Stored dataset items:
_ _ _ _ _ _ _
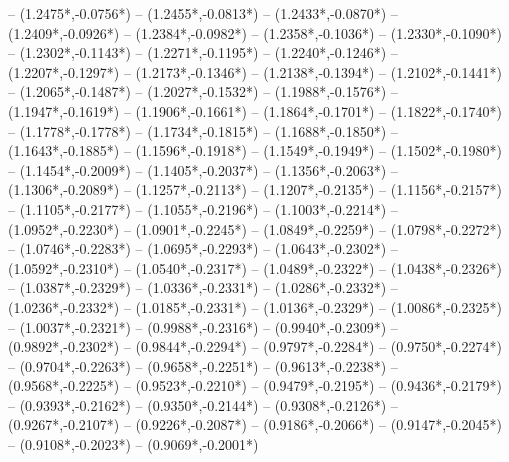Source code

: {	-- ({1.2475*\dx},{-0.0756*\dy})
	-- ({1.2455*\dx},{-0.0813*\dy})
	-- ({1.2433*\dx},{-0.0870*\dy})
	-- ({1.2409*\dx},{-0.0926*\dy})
	-- ({1.2384*\dx},{-0.0982*\dy})
	-- ({1.2358*\dx},{-0.1036*\dy})
	-- ({1.2330*\dx},{-0.1090*\dy})
	-- ({1.2302*\dx},{-0.1143*\dy})
	-- ({1.2271*\dx},{-0.1195*\dy})
	-- ({1.2240*\dx},{-0.1246*\dy})
	-- ({1.2207*\dx},{-0.1297*\dy})
	-- ({1.2173*\dx},{-0.1346*\dy})
	-- ({1.2138*\dx},{-0.1394*\dy})
	-- ({1.2102*\dx},{-0.1441*\dy})
	-- ({1.2065*\dx},{-0.1487*\dy})
	-- ({1.2027*\dx},{-0.1532*\dy})
	-- ({1.1988*\dx},{-0.1576*\dy})
	-- ({1.1947*\dx},{-0.1619*\dy})
	-- ({1.1906*\dx},{-0.1661*\dy})
	-- ({1.1864*\dx},{-0.1701*\dy})
	-- ({1.1822*\dx},{-0.1740*\dy})
	-- ({1.1778*\dx},{-0.1778*\dy})
	-- ({1.1734*\dx},{-0.1815*\dy})
	-- ({1.1688*\dx},{-0.1850*\dy})
	-- ({1.1643*\dx},{-0.1885*\dy})
	-- ({1.1596*\dx},{-0.1918*\dy})
	-- ({1.1549*\dx},{-0.1949*\dy})
	-- ({1.1502*\dx},{-0.1980*\dy})
	-- ({1.1454*\dx},{-0.2009*\dy})
	-- ({1.1405*\dx},{-0.2037*\dy})
	-- ({1.1356*\dx},{-0.2063*\dy})
	-- ({1.1306*\dx},{-0.2089*\dy})
	-- ({1.1257*\dx},{-0.2113*\dy})
	-- ({1.1207*\dx},{-0.2135*\dy})
	-- ({1.1156*\dx},{-0.2157*\dy})
	-- ({1.1105*\dx},{-0.2177*\dy})
	-- ({1.1055*\dx},{-0.2196*\dy})
	-- ({1.1003*\dx},{-0.2214*\dy})
	-- ({1.0952*\dx},{-0.2230*\dy})
	-- ({1.0901*\dx},{-0.2245*\dy})
	-- ({1.0849*\dx},{-0.2259*\dy})
	-- ({1.0798*\dx},{-0.2272*\dy})
	-- ({1.0746*\dx},{-0.2283*\dy})
	-- ({1.0695*\dx},{-0.2293*\dy})
	-- ({1.0643*\dx},{-0.2302*\dy})
	-- ({1.0592*\dx},{-0.2310*\dy})
	-- ({1.0540*\dx},{-0.2317*\dy})
	-- ({1.0489*\dx},{-0.2322*\dy})
	-- ({1.0438*\dx},{-0.2326*\dy})
	-- ({1.0387*\dx},{-0.2329*\dy})
	-- ({1.0336*\dx},{-0.2331*\dy})
	-- ({1.0286*\dx},{-0.2332*\dy})
	-- ({1.0236*\dx},{-0.2332*\dy})
	-- ({1.0185*\dx},{-0.2331*\dy})
	-- ({1.0136*\dx},{-0.2329*\dy})
	-- ({1.0086*\dx},{-0.2325*\dy})
	-- ({1.0037*\dx},{-0.2321*\dy})
	-- ({0.9988*\dx},{-0.2316*\dy})
	-- ({0.9940*\dx},{-0.2309*\dy})
	-- ({0.9892*\dx},{-0.2302*\dy})
	-- ({0.9844*\dx},{-0.2294*\dy})
	-- ({0.9797*\dx},{-0.2284*\dy})
	-- ({0.9750*\dx},{-0.2274*\dy})
	-- ({0.9704*\dx},{-0.2263*\dy})
	-- ({0.9658*\dx},{-0.2251*\dy})
	-- ({0.9613*\dx},{-0.2238*\dy})
	-- ({0.9568*\dx},{-0.2225*\dy})
	-- ({0.9523*\dx},{-0.2210*\dy})
	-- ({0.9479*\dx},{-0.2195*\dy})
	-- ({0.9436*\dx},{-0.2179*\dy})
	-- ({0.9393*\dx},{-0.2162*\dy})
	-- ({0.9350*\dx},{-0.2144*\dy})
	-- ({0.9308*\dx},{-0.2126*\dy})
	-- ({0.9267*\dx},{-0.2107*\dy})
	-- ({0.9226*\dx},{-0.2087*\dy})
	-- ({0.9186*\dx},{-0.2066*\dy})
	-- ({0.9147*\dx},{-0.2045*\dy})
	-- ({0.9108*\dx},{-0.2023*\dy})
	-- ({0.9069*\dx},{-0.2001*\dy})
}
_ _ _ _ _ _ _
[Problem to solve] In the copy, each entry above must match exactly, and no picture may be carried over.

[Written response]
Source code

: {	-- ({1.2475*\dx},{-0.0756*\dy})
	-- ({1.2455*\dx},{-0.0813*\dy})
	-- ({1.2433*\dx},{-0.0870*\dy})
	-- ({1.2409*\dx},{-0.0926*\dy})
	-- ({1.2384*\dx},{-0.0982*\dy})
	-- ({1.2358*\dx},{-0.1036*\dy})
	-- ({1.2330*\dx},{-0.1090*\dy})
	-- ({1.2302*\dx},{-0.1143*\dy})
	-- ({1.2271*\dx},{-0.1195*\dy})
	-- ({1.2240*\dx},{-0.1246*\dy})
	-- ({1.2207*\dx},{-0.1297*\dy})
	-- ({1.2173*\dx},{-0.1346*\dy})
	-- ({1.2138*\dx},{-0.1394*\dy})
	-- ({1.2102*\dx},{-0.1441*\dy})
	-- ({1.2065*\dx},{-0.1487*\dy})
	-- ({1.2027*\dx},{-0.1532*\dy})
	-- ({1.1988*\dx},{-0.1576*\dy})
	-- ({1.1947*\dx},{-0.1619*\dy})
	-- ({1.1906*\dx},{-0.1661*\dy})
	-- ({1.1864*\dx},{-0.1701*\dy})
	-- ({1.1822*\dx},{-0.1740*\dy})
	-- ({1.1778*\dx},{-0.1778*\dy})
	-- ({1.1734*\dx},{-0.1815*\dy})
	-- ({1.1688*\dx},{-0.1850*\dy})
	-- ({1.1643*\dx},{-0.1885*\dy})
	-- ({1.1596*\dx},{-0.1918*\dy})
	-- ({1.1549*\dx},{-0.1949*\dy})
	-- ({1.1502*\dx},{-0.1980*\dy})
	-- ({1.1454*\dx},{-0.2009*\dy})
	-- ({1.1405*\dx},{-0.2037*\dy})
	-- ({1.1356*\dx},{-0.2063*\dy})
	-- ({1.1306*\dx},{-0.2089*\dy})
	-- ({1.1257*\dx},{-0.2113*\dy})
	-- ({1.1207*\dx},{-0.2135*\dy})
	-- ({1.1156*\dx},{-0.2157*\dy})
	-- ({1.1105*\dx},{-0.2177*\dy})
	-- ({1.1055*\dx},{-0.2196*\dy})
	-- ({1.1003*\dx},{-0.2214*\dy})
	-- ({1.0952*\dx},{-0.2230*\dy})
	-- ({1.0901*\dx},{-0.2245*\dy})
	-- ({1.0849*\dx},{-0.2259*\dy})
	-- ({1.0798*\dx},{-0.2272*\dy})
	-- ({1.0746*\dx},{-0.2283*\dy})
	-- ({1.0695*\dx},{-0.2293*\dy})
	-- ({1.0643*\dx},{-0.2302*\dy})
	-- ({1.0592*\dx},{-0.2310*\dy})
	-- ({1.0540*\dx},{-0.2317*\dy})
	-- ({1.0489*\dx},{-0.2322*\dy})
	-- ({1.0438*\dx},{-0.2326*\dy})
	-- ({1.0387*\dx},{-0.2329*\dy})
	-- ({1.0336*\dx},{-0.2331*\dy})
	-- ({1.0286*\dx},{-0.2332*\dy})
	-- ({1.0236*\dx},{-0.2332*\dy})
	-- ({1.0185*\dx},{-0.2331*\dy})
	-- ({1.0136*\dx},{-0.2329*\dy})
	-- ({1.0086*\dx},{-0.2325*\dy})
	-- ({1.0037*\dx},{-0.2321*\dy})
	-- ({0.9988*\dx},{-0.2316*\dy})
	-- ({0.9940*\dx},{-0.2309*\dy})
	-- ({0.9892*\dx},{-0.2302*\dy})
	-- ({0.9844*\dx},{-0.2294*\dy})
	-- ({0.9797*\dx},{-0.2284*\dy})
	-- ({0.9750*\dx},{-0.2274*\dy})
	-- ({0.9704*\dx},{-0.2263*\dy})
	-- ({0.9658*\dx},{-0.2251*\dy})
	-- ({0.9613*\dx},{-0.2238*\dy})
	-- ({0.9568*\dx},{-0.2225*\dy})
	-- ({0.9523*\dx},{-0.2210*\dy})
	-- ({0.9479*\dx},{-0.2195*\dy})
	-- ({0.9436*\dx},{-0.2179*\dy})
	-- ({0.9393*\dx},{-0.2162*\dy})
	-- ({0.9350*\dx},{-0.2144*\dy})
	-- ({0.9308*\dx},{-0.2126*\dy})
	-- ({0.9267*\dx},{-0.2107*\dy})
	-- ({0.9226*\dx},{-0.2087*\dy})
	-- ({0.9186*\dx},{-0.2066*\dy})
	-- ({0.9147*\dx},{-0.2045*\dy})
	-- ({0.9108*\dx},{-0.2023*\dy})
	-- ({0.9069*\dx},{-0.2001*\dy})
}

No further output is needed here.